In the piece about Mongolia's wild horses, give everything from "ByJennifer Lopez" down to "across the landscape." again, swapping "jeep" for "truck".

* [QUOTED TEXT]:
· · ·

Journey to Find Mongolia’s Last Wild Horses

ByJennifer Lopez

November 24, 2025
Journey to Find Mongolia’s Last Wild Horses

Spring was in full bloom on that warm June afternoon as Yul guided the jeep along the dusty tracks of Hustai National Park. We had barely passed the entrance gates when a massive herd of red deer greeted us, their antlers shining in the gentle sunlight. The vast central Mongolian steppe stretched endlessly around us, dotted with rolling hills covered in vibrant green grass after a long, harsh winter. A soft lavender-like fragrance filled the air, likely from clusters of tiny pink and purple wildflowers blooming freely across the landscape.

Unexpected Wildlife Encounters

Yul, my local driver, was a man of few words but expressive smiles and animated gestures—greatly helped by his impressive command of Google Translate. When he suddenly hit the brakes, I glanced out, hoping to spot the wild horses we were searching for. Instead, he pointed to two round, furry marmots rising from their burrows like guards of a hidden underground kingdom. One glared at us disapprovingly before disappearing back into its hole.

· · ·

* [DATA PROVIDED]:
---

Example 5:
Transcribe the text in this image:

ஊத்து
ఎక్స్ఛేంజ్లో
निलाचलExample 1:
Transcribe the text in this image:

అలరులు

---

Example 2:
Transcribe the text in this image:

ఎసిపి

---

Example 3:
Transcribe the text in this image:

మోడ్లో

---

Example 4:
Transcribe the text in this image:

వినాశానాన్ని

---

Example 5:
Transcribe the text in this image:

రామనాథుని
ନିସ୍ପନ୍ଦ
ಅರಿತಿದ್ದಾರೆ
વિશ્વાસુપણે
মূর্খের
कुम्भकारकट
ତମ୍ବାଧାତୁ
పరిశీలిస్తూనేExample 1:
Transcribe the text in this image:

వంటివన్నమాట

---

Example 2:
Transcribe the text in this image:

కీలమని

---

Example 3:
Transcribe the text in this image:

· · ·

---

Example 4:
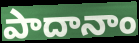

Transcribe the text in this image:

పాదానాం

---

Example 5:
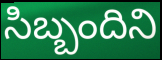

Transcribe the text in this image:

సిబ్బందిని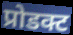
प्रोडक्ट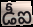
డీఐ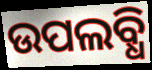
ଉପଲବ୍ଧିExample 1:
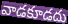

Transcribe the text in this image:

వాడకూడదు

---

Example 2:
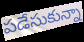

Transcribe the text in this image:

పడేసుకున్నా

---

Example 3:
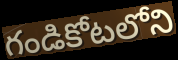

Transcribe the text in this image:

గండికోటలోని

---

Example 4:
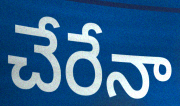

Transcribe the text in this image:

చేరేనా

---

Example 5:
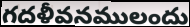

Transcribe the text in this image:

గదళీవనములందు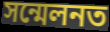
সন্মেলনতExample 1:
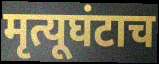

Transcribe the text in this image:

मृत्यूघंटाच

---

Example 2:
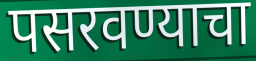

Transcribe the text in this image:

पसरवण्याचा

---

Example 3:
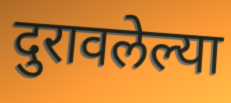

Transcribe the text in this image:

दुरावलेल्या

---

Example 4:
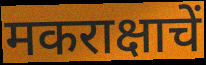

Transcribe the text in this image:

· · ·

* [EXPECTED ANSWER]:
ByJennifer Lopez

November 24, 2025
Journey to Find Mongolia’s Last Wild Horses

Spring was in full bloom on that warm June afternoon as Yul guided the truck along the dusty tracks of Hustai National Park. We had barely passed the entrance gates when a massive herd of red deer greeted us, their antlers shining in the gentle sunlight. The vast central Mongolian steppe stretched endlessly around us, dotted with rolling hills covered in vibrant green grass after a long, harsh winter. A soft lavender-like fragrance filled the air, likely from clusters of tiny pink and purple wildflowers blooming freely across the landscape.